Give only the number of lines in the following entries where "with" appears.

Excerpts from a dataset
--- START ---

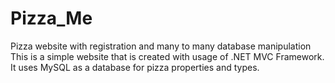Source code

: # Pizza_Me
Pizza website with registration and many to many database manipulation
This is a simple website that is created with usage of .NET MVC Framework.
It uses MySQL as a database for pizza properties and types.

--- END ---

> **Answer for this exercise**
2